Fast überschaubar erscheinen da die innenpolitischen Vorhaben. Beispiel Kohle: Bis spätestens 2038 soll Deutschland aus der klimaschädlichen Kohleverstromung aussteigen. So hat es eine Regierungskommission empfohlen. Das Gesetz von Wirtschaftsminister Peter Altmaier (CDU) wurde auf Anfang 2020 verschoben – bis wann, wo und unter welchen Bedingungen werden Kraftwerke stillgelegt?
Beispiel Rente: Arbeitsminister Hubertus Heil (SPD) will den Kompromiss zur Grundrente umsetzen. Im März soll die Rentenkommission Vorschläge für die künftige Altersvorsorge machen. Droht Grundsatzstreit über Steuermilliarden, Beiträge und das Rentenalter? Beispiel Pflege: Gesundheitsminister Jens Spahn (CDU) will im ersten Halbjahr 2020 Vorschläge zur künftigen Finanzierung der Pflege machen. Die Liste ließe sich fortsetzen.
Am Ende der Koalitionsrunde vom Donnerstagabend, bevor Merkel und Söder zum sogenannten Kamingespräch mit den Ministerpräsidenten vor der letzten Sitzung des Bundesrats in diesem Jahr am Freitag eilen, verschicken die so oft zerstrittenen Koalitionäre lediglich ein dürres Drei-Satz-Statement.

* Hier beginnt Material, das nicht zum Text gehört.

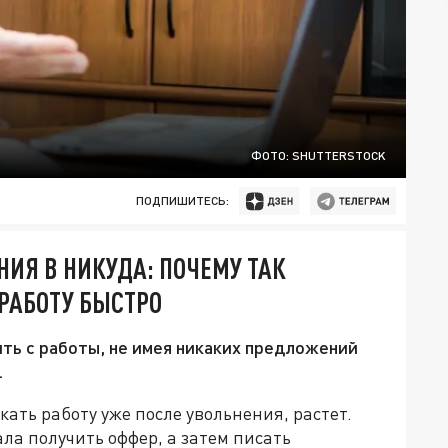
ФОТО: SHUTTERSTOCK
ПОДПИШИТЕСЬ:
НИЯ В НИКУДА: ПОЧЕМУ ТАК
РАБОТУ БЫСТРО
ить с работы, не имея никаких предложений
.
ать работу уже после увольнения, растет.
ла получить оффер, а затем писать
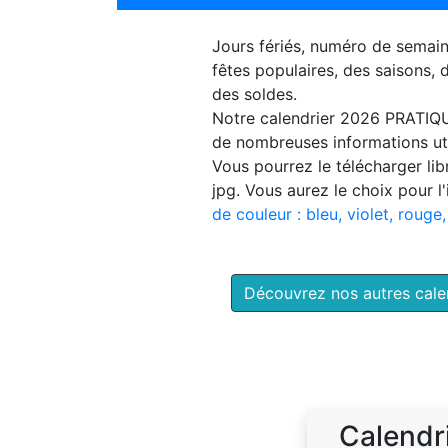
Jours fériés, numéro de semai
fêtes populaires, des saisons,
des soldes.
Notre
calendrier 2026 PRATIQ
de nombreuses informations uti
Vous pourrez le télécharger li
jpg. Vous aurez le choix pour l
de couleur : bleu, violet, rouge,
Découvrez nos autres cal
Calendr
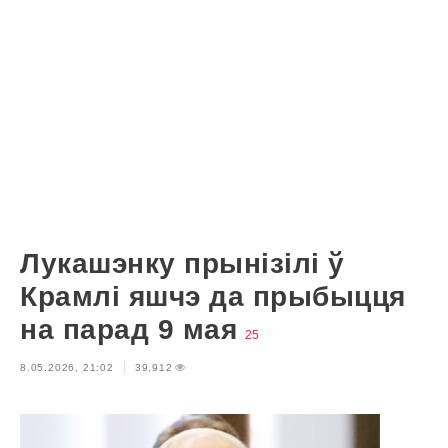
Лукашэнку прынізілі ў
Крамлі яшчэ да прыбыцця
на парад 9 мая
25
8.05.2026, 21:02
39,912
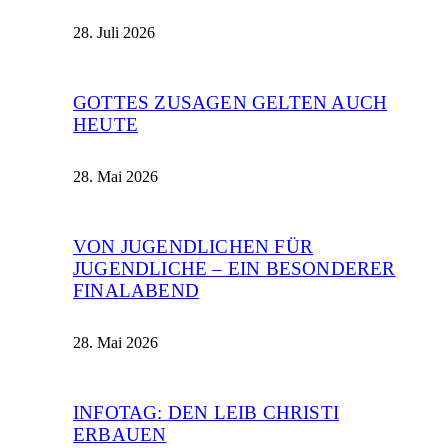
28. Juli 2026
GOTTES ZUSAGEN GELTEN AUCH
HEUTE
28. Mai 2026
VON JUGENDLICHEN FÜR
JUGENDLICHE – EIN BESONDERER
FINALABEND
28. Mai 2026
INFOTAG: DEN LEIB CHRISTI
ERBAUEN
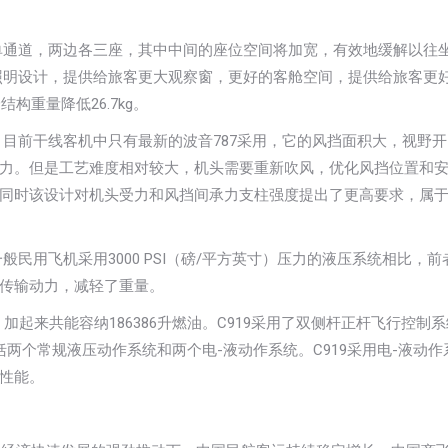
用单通道，两边各三座，其中中间的座位空间将加宽，有效地缓解以往
、照明设计，提供给旅客更大观察窗，更好的客舱空间，提供给旅客更
结构重量降低26.7kg。
，目前干线客机中只有最新的波音787采用，它的风挡面积大，视野
力。但是工艺难度相对较大，机头需要重新吹风，优化风挡位置和
同时该设计对机头受力和风挡间承力支柱强度提出了更高要求，属
与一般民用飞机采用3000 PSI（磅/平方英寸）压力的液压系统相比，
传输动力，减轻了重量。
加起来共能容纳186386升燃油。C919采用了双侧杆正杆飞行控制
两个常规液压动作系统和两个电-液动作系统。C919采用电-液动作
性能。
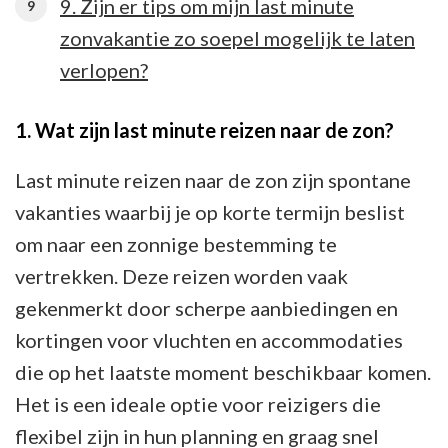
9. Zijn er tips om mijn last minute
zonvakantie zo soepel mogelijk te laten
verlopen?
1. Wat zijn last minute reizen naar de zon?
Last minute reizen naar de zon zijn spontane
vakanties waarbij je op korte termijn beslist
om naar een zonnige bestemming te
vertrekken. Deze reizen worden vaak
gekenmerkt door scherpe aanbiedingen en
kortingen voor vluchten en accommodaties
die op het laatste moment beschikbaar komen.
Het is een ideale optie voor reizigers die
flexibel zijn in hun planning en graag snel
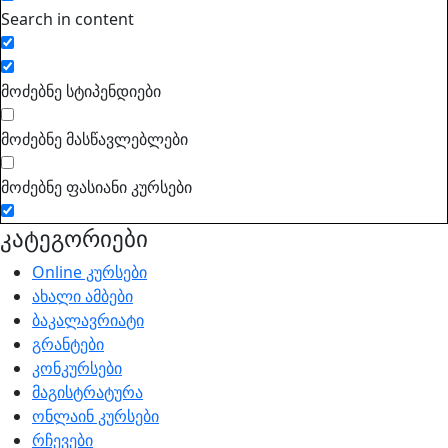
Search in content
მოძებნე სტიპენდიები
მოძებნე მასწავლებლები
მოძებნე ფასიანი კურსები
კატეგორიები
Online კურსები
ახალი ამბები
ბაკალავრიატი
გრანტები
კონკურსები
მაგისტრატურა
ონლაინ კურსები
რჩევები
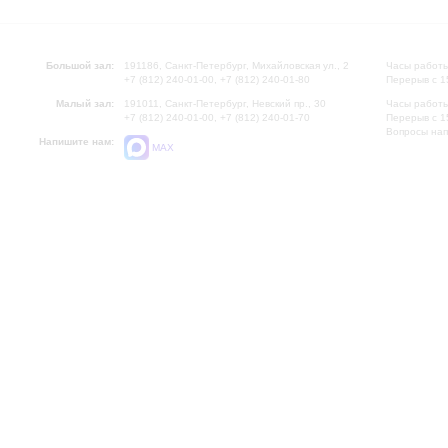
Большой зал:
191186, Санкт-Петербург, Михайловская ул., 2
Часы работы
+7 (812) 240-01-00, +7 (812) 240-01-80
Перерыв с 1
Малый зал:
191011, Санкт-Петербург, Невский пр., 30
Часы работы
+7 (812) 240-01-00, +7 (812) 240-01-70
Перерыв с 1
Вопросы на
Напишите нам:
MAX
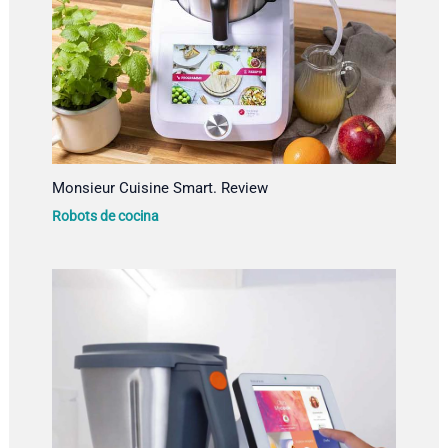
Monsieur Cuisine Smart. Review
Robots de cocina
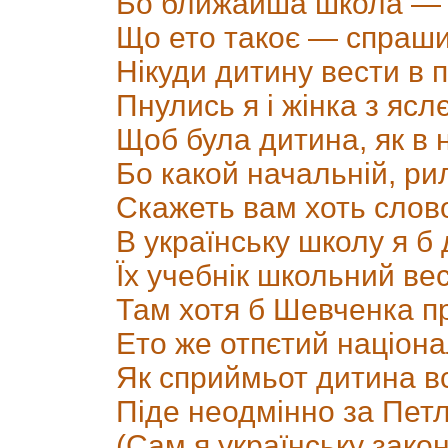
Бо ближайша школа — 
Що ето такоє — спраши
Нікуди дитину вести в 
Пнулись я і жінка з ясл
Щоб була дитина, як в 
Бо какой начальній, ри
Скажеть вам хоть слово
В українську школу я б д
Їх учебнік школьний ве
Там хотя б Шевченка п
Ето же отпєтий націона
Як сприймьот дитина в
Піде неодмінно за Пет
(Сам я українську закон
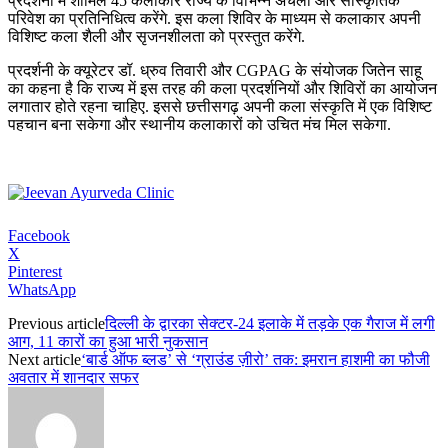
प्रदर्शनी में शामिल 45 कलाकार राज्य के विभिन्न अंचलों और सांस्कृतिक
परिवेश का प्रतिनिधित्व करेंगे. इस कला शिविर के माध्यम से कलाकार अपनी
विशिष्ट कला शैली और सृजनशीलता को प्रस्तुत करेंगे.
प्रदर्शनी के क्यूरेटर डॉ. ध्रुव तिवारी और CGPAG के संयोजक जितेन साहू
का कहना है कि राज्य में इस तरह की कला प्रदर्शनियों और शिविरों का आयोजन
लगातार होते रहना चाहिए. इससे छत्तीसगढ़ अपनी कला संस्कृति में एक विशिष्ट
पहचान बना सकेगा और स्थानीय कलाकारों को उचित मंच मिल सकेगा.
Facebook
X
Pinterest
WhatsApp
Previous article
दिल्ली के द्वारका सेक्टर-24 इलाके में तड़के एक गैराज में लगी
आग, 11 कारों का हुआ भारी नुकसान
Next article
‘बार्ड ऑफ ब्लड’ से ‘ग्राउंड ज़ीरो’ तक: इमरान हाशमी का फौजी
अवतार में शानदार सफर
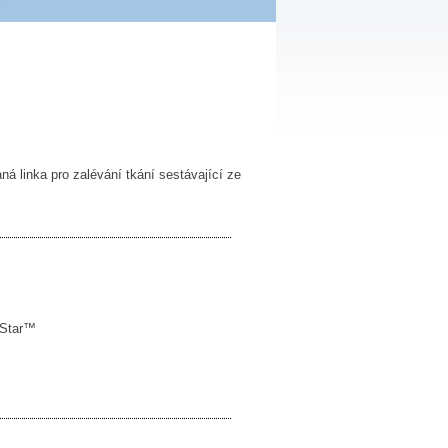
á linka pro zalévání tkání sestávající ze
toStar™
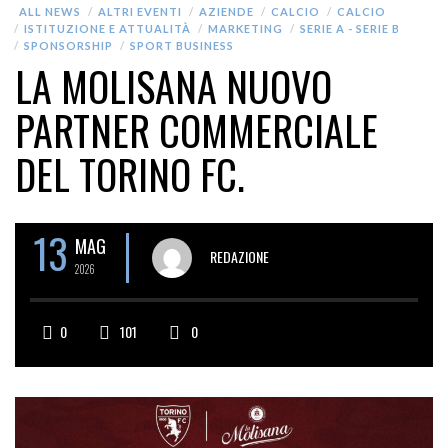
ALL NEWS
ALTRI EVENTI
AZIENDE
CALCIO
CALCIO
ISTITUZIONE E ATTUALITÀ
MARKETING
SERIE A - SERIE B
SPONSORSHIP
SPORT BUSINESS
LA MOLISANA NUOVO
PARTNER COMMERCIALE
DEL TORINO FC.
13
MAG
REDAZIONE
2026
0
101
0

„Der Koalitionsausschuss hat sich in guter Gesprächsatmosphäre über die anstehenden innen- und außenpolitischen Fragen ausgetauscht“, heißt es darin. „Es wurde vereinbart, dass der Koalitionsausschuss sich regelmäßig trifft. Das nächste Treffen ist für Ende Januar geplant.“
Das klingt kühl und nicht gerade nach neuer vorweihnachtlicher Harmonie. Und auch nicht so, als ob in der Koalition nun die neue Zeit anbricht.